Keep an open mind: When implementing new accounting standards, it's important to remain open-minded. For example, when the revenue recognition standard first came out, my reaction was, "Why? People understand revenue. Things work fine. Nothing's broken." I began to try to think about this standard in a different way. I realized if people approach the revenue recognition standard in the right way, maybe that will affect what they're delivering, such as performance obligations they didn't realize or aren't charging for. They may change their pricing to the benefit of their company. So it's important to keep an open mind about what you can learn. To do that, my No. 1 tip is to thoroughly understand the system or the standard before you start the implementation. Even if you have unanswered questions, know enough to know what your questions are.

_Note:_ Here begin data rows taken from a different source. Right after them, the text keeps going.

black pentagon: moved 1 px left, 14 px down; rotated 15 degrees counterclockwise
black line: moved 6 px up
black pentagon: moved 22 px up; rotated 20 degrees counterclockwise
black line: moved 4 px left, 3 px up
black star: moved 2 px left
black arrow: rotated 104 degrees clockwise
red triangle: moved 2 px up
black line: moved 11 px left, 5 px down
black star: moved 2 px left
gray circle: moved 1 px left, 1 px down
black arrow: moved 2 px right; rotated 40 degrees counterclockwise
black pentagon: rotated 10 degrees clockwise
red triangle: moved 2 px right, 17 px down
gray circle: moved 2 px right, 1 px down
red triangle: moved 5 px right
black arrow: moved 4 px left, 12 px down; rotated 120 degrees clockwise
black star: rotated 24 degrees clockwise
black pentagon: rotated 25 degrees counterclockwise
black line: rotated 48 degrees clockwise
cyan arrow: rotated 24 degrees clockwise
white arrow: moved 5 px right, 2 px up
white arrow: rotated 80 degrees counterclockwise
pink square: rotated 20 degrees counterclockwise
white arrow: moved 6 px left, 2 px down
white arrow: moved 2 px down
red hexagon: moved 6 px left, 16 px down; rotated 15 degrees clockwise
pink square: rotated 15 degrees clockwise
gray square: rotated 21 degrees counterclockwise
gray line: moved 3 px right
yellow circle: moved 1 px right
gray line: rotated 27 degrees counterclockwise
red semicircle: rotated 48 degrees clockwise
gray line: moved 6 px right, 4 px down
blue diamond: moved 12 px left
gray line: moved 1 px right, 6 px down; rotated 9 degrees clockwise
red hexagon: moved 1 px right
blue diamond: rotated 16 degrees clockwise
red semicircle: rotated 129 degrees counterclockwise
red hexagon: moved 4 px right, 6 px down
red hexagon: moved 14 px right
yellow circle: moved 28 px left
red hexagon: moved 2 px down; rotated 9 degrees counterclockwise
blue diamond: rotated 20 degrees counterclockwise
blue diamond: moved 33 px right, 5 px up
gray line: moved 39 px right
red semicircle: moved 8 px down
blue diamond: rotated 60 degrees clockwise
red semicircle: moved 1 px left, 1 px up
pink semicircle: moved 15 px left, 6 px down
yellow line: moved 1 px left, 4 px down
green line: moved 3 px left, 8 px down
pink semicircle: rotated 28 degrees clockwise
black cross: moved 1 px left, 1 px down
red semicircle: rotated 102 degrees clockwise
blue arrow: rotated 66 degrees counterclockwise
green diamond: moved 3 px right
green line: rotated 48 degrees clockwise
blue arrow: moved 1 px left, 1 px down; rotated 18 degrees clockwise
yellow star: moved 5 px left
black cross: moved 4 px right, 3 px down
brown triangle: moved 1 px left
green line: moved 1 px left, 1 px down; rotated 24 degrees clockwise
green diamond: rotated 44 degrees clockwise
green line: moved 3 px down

Working in a global business environment: There are two keys to successfully working with partners in a global business environment. Be open to understanding others' points of view, and clearly communicate your own points of view. The ability to communicate clearly and professionally is as important as technical knowledge in the job that I do. To do that, grab all of the new experiences you possibly can. I've had the good fortune over the past few decades to work for two European banks and one U.S. bank. Put yourself in a situation where you have to communicate. When you exchange ideas with people from a different culture, you find you must look between the lines, really listen to what they're saying, and find the meaning in what they're saying.
Lifelong learning: I think it's important to view your role as a lifelong learning opportunity. My role now isn't that different in mentality from that of the large CPA firms, where if a partner has a question and he feels a first-year staff member is the best person to ask, that's who he asks. He might teach something to that staff member, or he might learn something. I've tried to keep that model in my own career in all my years since leaving public accounting. This is a great thing about my role, and a necessary thing. There's pretty much no one in the world that you can't learn something from. You'll make rapid strides if you keep that in mind.